* **Action item**
The word "output" may appear in some of the lines below. State how many lines contain it, and write only that number.

[Materials provided Boundary: Start]

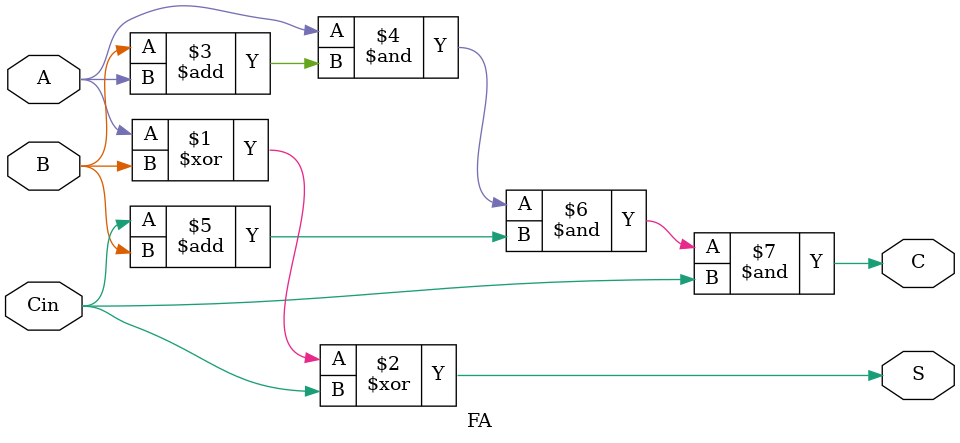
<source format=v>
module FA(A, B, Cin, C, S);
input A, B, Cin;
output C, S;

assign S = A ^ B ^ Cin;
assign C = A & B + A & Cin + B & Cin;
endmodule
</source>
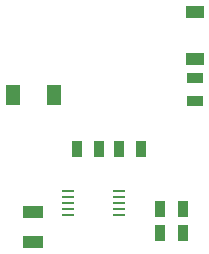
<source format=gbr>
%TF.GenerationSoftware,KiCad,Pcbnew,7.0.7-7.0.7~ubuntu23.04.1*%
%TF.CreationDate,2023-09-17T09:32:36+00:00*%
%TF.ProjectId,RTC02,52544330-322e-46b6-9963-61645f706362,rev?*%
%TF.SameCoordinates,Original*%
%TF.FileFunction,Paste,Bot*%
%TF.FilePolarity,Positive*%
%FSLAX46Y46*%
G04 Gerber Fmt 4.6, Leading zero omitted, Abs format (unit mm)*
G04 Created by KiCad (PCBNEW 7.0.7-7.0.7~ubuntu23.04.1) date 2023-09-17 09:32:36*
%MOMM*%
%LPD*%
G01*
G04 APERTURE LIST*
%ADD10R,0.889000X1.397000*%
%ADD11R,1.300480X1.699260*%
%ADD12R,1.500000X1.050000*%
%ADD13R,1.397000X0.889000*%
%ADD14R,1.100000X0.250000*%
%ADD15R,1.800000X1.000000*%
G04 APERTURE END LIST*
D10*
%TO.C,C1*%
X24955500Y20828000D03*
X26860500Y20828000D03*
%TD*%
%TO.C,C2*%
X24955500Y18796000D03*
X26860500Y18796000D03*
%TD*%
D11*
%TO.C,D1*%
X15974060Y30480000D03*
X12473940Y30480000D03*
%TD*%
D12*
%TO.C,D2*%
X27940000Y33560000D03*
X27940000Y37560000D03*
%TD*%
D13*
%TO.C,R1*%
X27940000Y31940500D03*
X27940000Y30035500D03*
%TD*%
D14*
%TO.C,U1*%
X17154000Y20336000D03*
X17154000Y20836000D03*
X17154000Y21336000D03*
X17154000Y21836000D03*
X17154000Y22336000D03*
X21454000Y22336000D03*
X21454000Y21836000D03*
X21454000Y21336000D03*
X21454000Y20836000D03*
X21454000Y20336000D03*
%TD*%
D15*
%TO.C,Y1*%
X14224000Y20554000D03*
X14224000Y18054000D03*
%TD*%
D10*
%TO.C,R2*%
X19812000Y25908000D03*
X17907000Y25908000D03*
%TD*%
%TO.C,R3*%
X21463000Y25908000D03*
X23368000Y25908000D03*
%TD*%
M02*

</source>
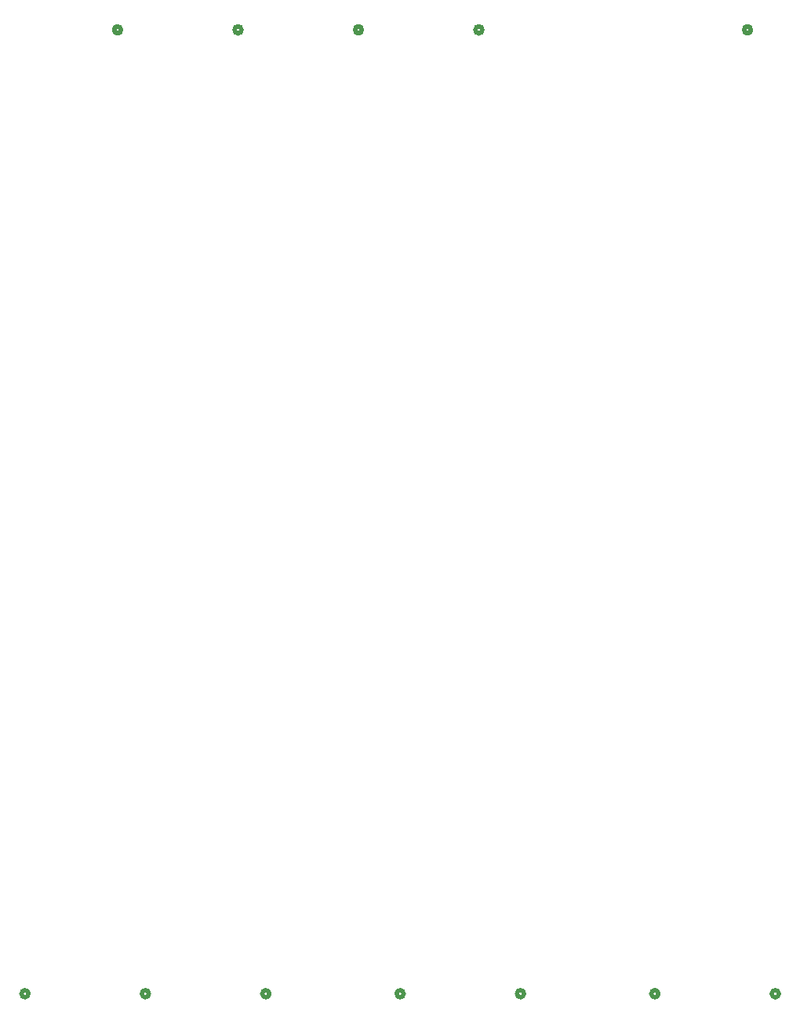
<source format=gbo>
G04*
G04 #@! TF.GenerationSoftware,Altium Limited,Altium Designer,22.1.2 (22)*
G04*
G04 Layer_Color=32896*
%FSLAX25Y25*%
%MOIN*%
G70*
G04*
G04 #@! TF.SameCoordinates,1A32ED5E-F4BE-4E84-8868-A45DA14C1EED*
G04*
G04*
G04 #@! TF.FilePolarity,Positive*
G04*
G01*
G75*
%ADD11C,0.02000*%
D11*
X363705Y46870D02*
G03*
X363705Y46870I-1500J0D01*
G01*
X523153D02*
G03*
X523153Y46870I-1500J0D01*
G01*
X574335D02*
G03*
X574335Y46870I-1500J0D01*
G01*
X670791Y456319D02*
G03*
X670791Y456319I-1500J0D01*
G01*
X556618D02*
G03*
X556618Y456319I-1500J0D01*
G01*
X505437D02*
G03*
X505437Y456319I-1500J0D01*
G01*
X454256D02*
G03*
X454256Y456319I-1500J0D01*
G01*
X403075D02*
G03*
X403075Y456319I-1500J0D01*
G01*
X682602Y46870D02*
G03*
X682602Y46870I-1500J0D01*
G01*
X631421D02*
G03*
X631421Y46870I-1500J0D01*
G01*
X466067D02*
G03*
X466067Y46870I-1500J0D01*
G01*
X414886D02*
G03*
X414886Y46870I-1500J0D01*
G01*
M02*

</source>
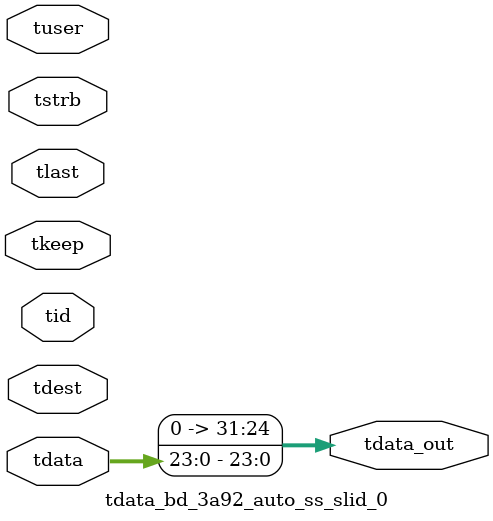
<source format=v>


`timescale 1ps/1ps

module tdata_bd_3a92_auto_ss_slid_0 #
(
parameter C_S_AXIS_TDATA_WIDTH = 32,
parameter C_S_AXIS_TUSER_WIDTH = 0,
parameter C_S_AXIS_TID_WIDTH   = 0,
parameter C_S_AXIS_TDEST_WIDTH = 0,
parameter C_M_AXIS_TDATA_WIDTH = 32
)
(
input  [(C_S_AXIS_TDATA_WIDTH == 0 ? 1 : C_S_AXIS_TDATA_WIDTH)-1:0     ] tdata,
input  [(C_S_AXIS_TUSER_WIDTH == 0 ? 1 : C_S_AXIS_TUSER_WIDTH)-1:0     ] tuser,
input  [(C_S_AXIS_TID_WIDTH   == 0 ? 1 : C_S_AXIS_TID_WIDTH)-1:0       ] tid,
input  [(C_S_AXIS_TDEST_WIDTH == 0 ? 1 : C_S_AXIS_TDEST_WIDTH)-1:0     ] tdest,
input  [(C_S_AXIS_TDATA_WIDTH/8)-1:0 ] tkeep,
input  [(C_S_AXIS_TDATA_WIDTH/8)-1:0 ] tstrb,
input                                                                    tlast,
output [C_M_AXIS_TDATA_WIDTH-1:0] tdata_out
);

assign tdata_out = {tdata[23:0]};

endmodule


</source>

[Materials provided Boundary: End]

* **Result of the task**
2